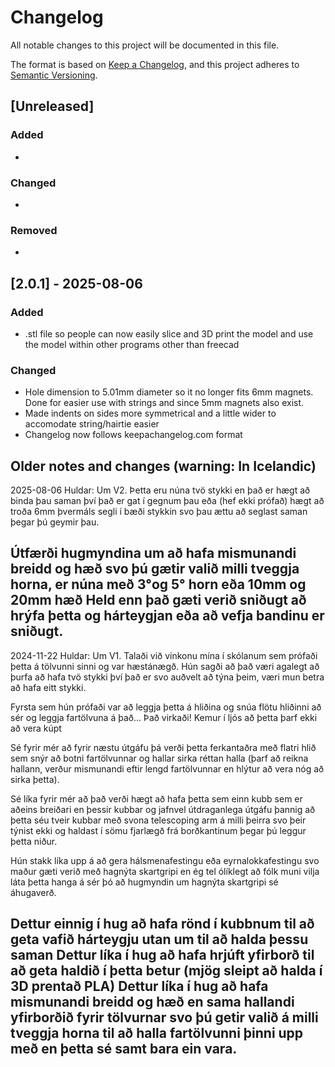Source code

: # Changelog
All notable changes to this project will be documented in this file.

The format is based on [Keep a Changelog](https://keepachangelog.com/en/1.1.0/),
and this project adheres to [Semantic Versioning](https://semver.org/spec/v2.0.0.html).

## [Unreleased]

### Added

-

### Changed

- 

### Removed

- 

## [2.0.1] - 2025-08-06

### Added

- .stl file so people can now easily slice and 3D print the model and use the model within other programs other than freecad

### Changed

- Hole dimension to 5.01mm diameter so it no longer fits 6mm magnets. Done for easier use with strings and since 5mm magnets also exist.
- Made indents on sides more symmetrical and a little wider to accomodate string/hairtie easier
- Changelog now follows keepachangelog.com format


## Older notes and changes (warning: In Icelandic)
2025-08-06 Huldar: Um V2.
Þetta eru núna tvö stykki en það er hægt að binda þau saman því það er gat í gegnum þau eða (hef ekki prófað) hægt að
troða 6mm þvermáls segli í bæði stykkin svo þau ættu að seglast saman þegar þú geymir þau.

Útfærði hugmyndina um að hafa mismunandi breidd og hæð svo þú gætir valið milli tveggja horna, er núna með 3°og 5° horn eða 10mm og 20mm hæð
Held enn það gæti verið sniðugt að hrýfa þetta og hárteygjan eða að vefja bandinu er sniðugt.
------------------------------------------------------------------------------------------------------------------------------
2024-11-22 Huldar: Um V1.
Talaði við vinkonu mína í skólanum sem prófaði þetta á tölvunni sinni og var hæstánægð.
Hún sagði að það væri agalegt að þurfa að hafa tvö stykki því það er svo auðvelt að týna þeim, væri mun betra að hafa eitt stykki.

Fyrsta sem hún prófaði var að leggja þetta á hliðina og snúa flötu hliðinni að sér og leggja fartölvuna á það... Það virkaði!
Kemur í ljós að þetta þarf ekki að vera kúpt

Sé fyrir mér að fyrir næstu útgáfu þá verði þetta ferkantaðra með flatri hlið sem snýr að botni fartölvunnar og hallar sirka réttan halla
(þarf að reikna hallann, verður mismunandi eftir lengd fartölvunnar en hlýtur að vera nóg að sirka þetta).

Sé líka fyrir mér að það verði hægt að hafa þetta sem einn kubb sem er aðeins breiðari en þessir kubbar og jafnvel útdraganlega útgáfu
þannig að þetta séu tveir kubbar með svona telescoping arm á milli þeirra svo þeir týnist ekki og haldast í sömu fjarlægð
frá borðkantinum þegar þú leggur þetta niður.

Hún stakk líka upp á að gera hálsmenafestingu eða eyrnalokkafestingu svo maður gæti verið með hagnýta skartgripi en ég
tel ólíklegt að fólk muni vilja láta þetta hanga á sér þó að hugmyndin um hagnýta skartgripi sé áhugaverð.

Dettur einnig í hug að hafa rönd í kubbnum til að geta vafið hárteygju utan um til að halda þessu saman
Dettur líka í hug að hafa hrjúft yfirborð til að geta haldið í þetta betur (mjög sleipt að halda í 3D prentað PLA)
Dettur líka í hug að hafa mismunandi breidd og hæð en sama hallandi yfirborðið fyrir tölvurnar svo þú getir valið á milli tveggja horna
til að halla fartölvunni þinni upp með en þetta sé samt bara ein vara.
------------------------------------------------------------------------------------------------------------------------------



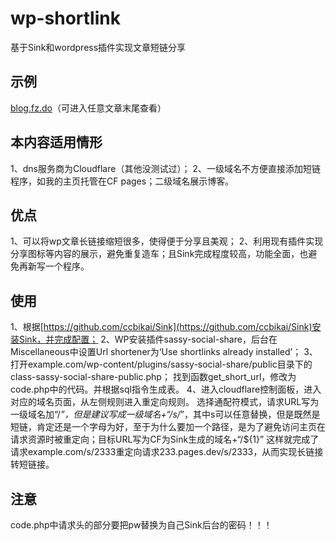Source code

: # wp-shortlink
基于Sink和wordpress插件实现文章短链分享

## 示例
[blog.fz.do](blog.fz.do)（可进入任意文章末尾查看）

## 本内容适用情形
1、dns服务商为Cloudflare（其他没测试过）；
2、一级域名不方便直接添加短链程序，如我的主页托管在CF pages；二级域名展示博客。

## 优点
1、可以将wp文章长链接缩短很多，使得便于分享且美观；
2、利用现有插件实现分享图标等内容的展示，避免重复造车；且Sink完成程度较高，功能全面，也避免再新写一个程序。

## 使用
1、根据[https://github.com/ccbikai/Sink](https://github.com/ccbikai/Sink)安装Sink，并完成配置；
2、WP安装插件sassy-social-share，后台在Miscellaneous中设置Url shortener为‘Use shortlinks already installed’；
3、打开example.com/wp-content/plugins/sassy-social-share/public目录下的class-sassy-social-share-public.php；
找到函数get_short_url，修改为code.php中的代码。并根据sql指令生成表。
4、进入cloudflare控制面板，进入对应的域名页面，从左侧规则进入重定向规则。
选择通配符模式，请求URL写为一级域名加“/*”，但是建议写成一级域名+“/s/*”，其中s可以任意替换，但是既然是短链，肯定还是一个字母为好，至于为什么要加一个路径，是为了避免访问主页在请求资源时被重定向；目标URL写为CF为Sink生成的域名+“/${1}”
这样就完成了请求example.com/s/2333重定向请求233.pages.dev/s/2333，从而实现长链接转短链接。

## 注意
code.php中请求头的部分要把pw替换为自己Sink后台的密码！！！

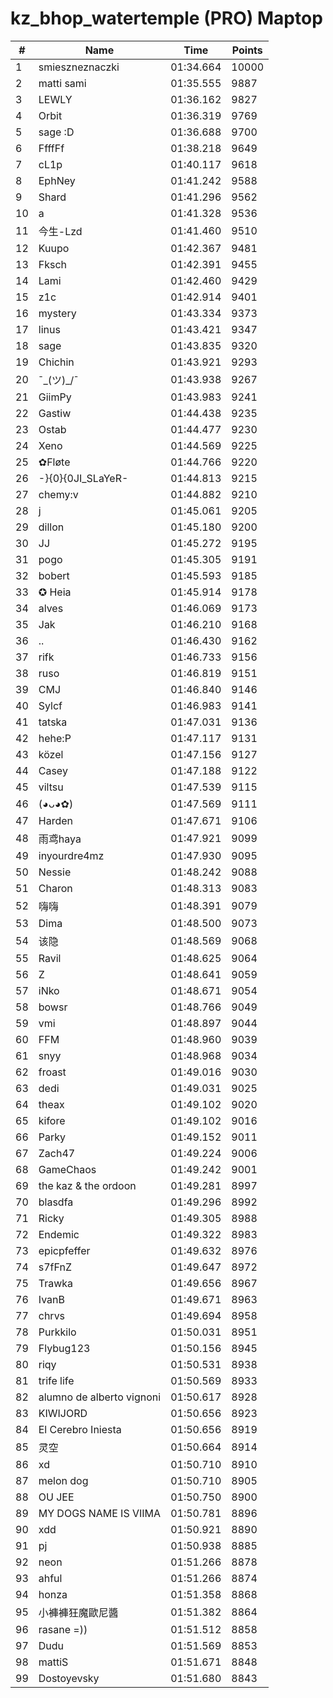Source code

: # kz_bhop_watertemple (PRO) Maptop

|  # | Name | Time | Points |
|-------------- | -------------- | -------------- | -------------- | 
| 1 | smieszneznaczki | 01:34.664 | 10000 | 
| 2 | matti sami | 01:35.555 | 9887 | 
| 3 | LEWLY | 01:36.162 | 9827 | 
| 4 | Orbit | 01:36.319 | 9769 | 
| 5 | sage :D | 01:36.688 | 9700 | 
| 6 | FfffFf | 01:38.218 | 9649 | 
| 7 | cL1p | 01:40.117 | 9618 | 
| 8 | EphNey | 01:41.242 | 9588 | 
| 9 | Shard | 01:41.296 | 9562 | 
| 10 | a | 01:41.328 | 9536 | 
| 11 | 今生-Lzd | 01:41.460 | 9510 | 
| 12 | Kuupo | 01:42.367 | 9481 | 
| 13 | Fksch | 01:42.391 | 9455 | 
| 14 | Lami | 01:42.460 | 9429 | 
| 15 | z1c | 01:42.914 | 9401 | 
| 16 | mystery | 01:43.334 | 9373 | 
| 17 | linus | 01:43.421 | 9347 | 
| 18 | sage | 01:43.835 | 9320 | 
| 19 | Chichin | 01:43.921 | 9293 | 
| 20 | ¯\_(ツ)_/¯ | 01:43.938 | 9267 | 
| 21 | GiimPy | 01:43.983 | 9241 | 
| 22 | Gastiw | 01:44.438 | 9235 | 
| 23 | Ostab | 01:44.477 | 9230 | 
| 24 | Xeno | 01:44.569 | 9225 | 
| 25 | ✿Fløte | 01:44.766 | 9220 | 
| 26 | -}{0}{0JI_SLaYeR- | 01:44.813 | 9215 | 
| 27 | chemy:v | 01:44.882 | 9210 | 
| 28 | j | 01:45.061 | 9205 | 
| 29 | dillon | 01:45.180 | 9200 | 
| 30 | JJ | 01:45.272 | 9195 | 
| 31 | pogo | 01:45.305 | 9191 | 
| 32 | bobert | 01:45.593 | 9185 | 
| 33 | ✪ Heia | 01:45.914 | 9178 | 
| 34 | alves | 01:46.069 | 9173 | 
| 35 | Jak | 01:46.210 | 9168 | 
| 36 | .. | 01:46.430 | 9162 | 
| 37 | rifk | 01:46.733 | 9156 | 
| 38 | ruso | 01:46.819 | 9151 | 
| 39 | CMJ | 01:46.840 | 9146 | 
| 40 | Sylcf | 01:46.983 | 9141 | 
| 41 | tatska | 01:47.031 | 9136 | 
| 42 | hehe:P | 01:47.117 | 9131 | 
| 43 | közel | 01:47.156 | 9127 | 
| 44 | Casey | 01:47.188 | 9122 | 
| 45 | viltsu | 01:47.539 | 9115 | 
| 46 | (◕ᴗ◕✿) | 01:47.569 | 9111 | 
| 47 | Harden | 01:47.671 | 9106 | 
| 48 | 雨鸢haya | 01:47.921 | 9099 | 
| 49 | inyourdre4mz | 01:47.930 | 9095 | 
| 50 | Nessie | 01:48.242 | 9088 | 
| 51 | Charon | 01:48.313 | 9083 | 
| 52 | 嗨嗨 | 01:48.391 | 9079 | 
| 53 | Dima | 01:48.500 | 9073 | 
| 54 | 该隐 | 01:48.569 | 9068 | 
| 55 | Ravil | 01:48.625 | 9064 | 
| 56 | Z | 01:48.641 | 9059 | 
| 57 | iNko | 01:48.671 | 9054 | 
| 58 | bowsr | 01:48.766 | 9049 | 
| 59 | vmi | 01:48.897 | 9044 | 
| 60 | FFM | 01:48.960 | 9039 | 
| 61 | snyy | 01:48.968 | 9034 | 
| 62 | froast | 01:49.016 | 9030 | 
| 63 | dedi | 01:49.031 | 9025 | 
| 64 | theax | 01:49.102 | 9020 | 
| 65 | kifore | 01:49.102 | 9016 | 
| 66 | Parky | 01:49.152 | 9011 | 
| 67 | Zach47 | 01:49.224 | 9006 | 
| 68 | GameChaos | 01:49.242 | 9001 | 
| 69 | the kaz & the ordoon | 01:49.281 | 8997 | 
| 70 | blasdfa | 01:49.296 | 8992 | 
| 71 | Ricky | 01:49.305 | 8988 | 
| 72 | Endemic | 01:49.322 | 8983 | 
| 73 | epicpfeffer | 01:49.632 | 8976 | 
| 74 | s7fFnZ | 01:49.647 | 8972 | 
| 75 | Trawka | 01:49.656 | 8967 | 
| 76 | IvanB | 01:49.671 | 8963 | 
| 77 | chrvs | 01:49.694 | 8958 | 
| 78 | Purkkilo | 01:50.031 | 8951 | 
| 79 | Flybug123 | 01:50.156 | 8945 | 
| 80 | riqy | 01:50.531 | 8938 | 
| 81 | trife life | 01:50.569 | 8933 | 
| 82 | alumno de alberto vignoni | 01:50.617 | 8928 | 
| 83 | KIWIJORD | 01:50.656 | 8923 | 
| 84 | El Cerebro Iniesta | 01:50.656 | 8919 | 
| 85 | 灵空 | 01:50.664 | 8914 | 
| 86 | xd | 01:50.710 | 8910 | 
| 87 | melon dog | 01:50.710 | 8905 | 
| 88 | OU JEE | 01:50.750 | 8900 | 
| 89 | MY DOGS NAME IS VIIMA | 01:50.781 | 8896 | 
| 90 | xdd | 01:50.921 | 8890 | 
| 91 | pj | 01:50.938 | 8885 | 
| 92 | neon | 01:51.266 | 8878 | 
| 93 | ahful | 01:51.266 | 8874 | 
| 94 | honza | 01:51.358 | 8868 | 
| 95 | 小褲褲狂魔歐尼醬 | 01:51.382 | 8864 | 
| 96 | rasane =)) | 01:51.512 | 8858 | 
| 97 | Dudu | 01:51.569 | 8853 | 
| 98 | mattiS | 01:51.671 | 8848 | 
| 99 | Dostoyevsky | 01:51.680 | 8843 | 

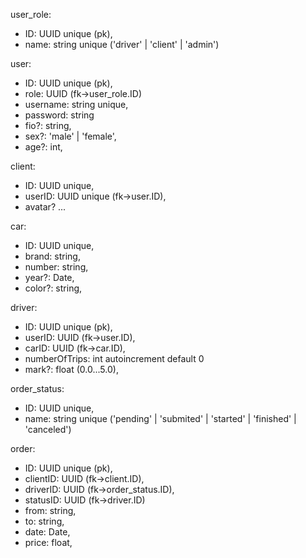 user_role:
  - ID: UUID unique (pk),
  - name: string unique ('driver' | 'client' | 'admin')
  
user:
  - ID: UUID unique (pk),
  - role: UUID (fk->user_role.ID)
  - username: string unique,
  - password: string
  - fio?: string,
  - sex?: 'male' | 'female',
  - age?: int,

client:
  - ID: UUID unique,
  - userID: UUID unique (fk->user.ID),
  - avatar?
  ...

car:
  - ID: UUID unique,
  - brand: string,
  - number: string,
  - year?: Date,
  - color?: string, 

driver:
  - ID: UUID unique (pk),
  - userID: UUID (fk->user.ID),
  - carID: UUID (fk->car.ID), 
  - numberOfTrips: int autoincrement default 0
  - mark?: float (0.0...5.0),

order_status:
  - ID: UUID unique,
  - name: string unique ('pending' | 'submited' | 'started' | 'finished' | 'canceled')

order:
  - ID: UUID unique (pk),
  - clientID: UUID (fk->client.ID),
  - driverID: UUID (fk->order_status.ID),
  - statusID: UUID (fk->driver.ID)
  - from: string,
  - to: string,
  - date: Date,
  - price: float,
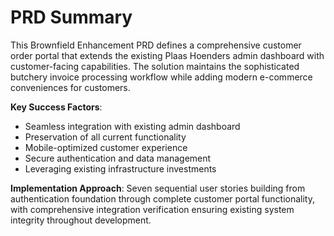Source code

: # PRD Summary

This Brownfield Enhancement PRD defines a comprehensive customer order portal that extends the existing Plaas Hoenders admin dashboard with customer-facing capabilities. The solution maintains the sophisticated butchery invoice processing workflow while adding modern e-commerce conveniences for customers.

**Key Success Factors**:
- Seamless integration with existing admin dashboard
- Preservation of all current functionality
- Mobile-optimized customer experience
- Secure authentication and data management
- Leveraging existing infrastructure investments

**Implementation Approach**: Seven sequential user stories building from authentication foundation through complete customer portal functionality, with comprehensive integration verification ensuring existing system integrity throughout development.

_Job item_.
Copy the lines of the data above exactly as written, beginning with the line containing "01:49.671 | 8963 |" and ending with the line containing "01:50.921 | 8890 |", and leave out all other lines.

_Written solution_.
| 76 | IvanB | 01:49.671 | 8963 | 
| 77 | chrvs | 01:49.694 | 8958 | 
| 78 | Purkkilo | 01:50.031 | 8951 | 
| 79 | Flybug123 | 01:50.156 | 8945 | 
| 80 | riqy | 01:50.531 | 8938 | 
| 81 | trife life | 01:50.569 | 8933 | 
| 82 | alumno de alberto vignoni | 01:50.617 | 8928 | 
| 83 | KIWIJORD | 01:50.656 | 8923 | 
| 84 | El Cerebro Iniesta | 01:50.656 | 8919 | 
| 85 | 灵空 | 01:50.664 | 8914 | 
| 86 | xd | 01:50.710 | 8910 | 
| 87 | melon dog | 01:50.710 | 8905 | 
| 88 | OU JEE | 01:50.750 | 8900 | 
| 89 | MY DOGS NAME IS VIIMA | 01:50.781 | 8896 | 
| 90 | xdd | 01:50.921 | 8890 | 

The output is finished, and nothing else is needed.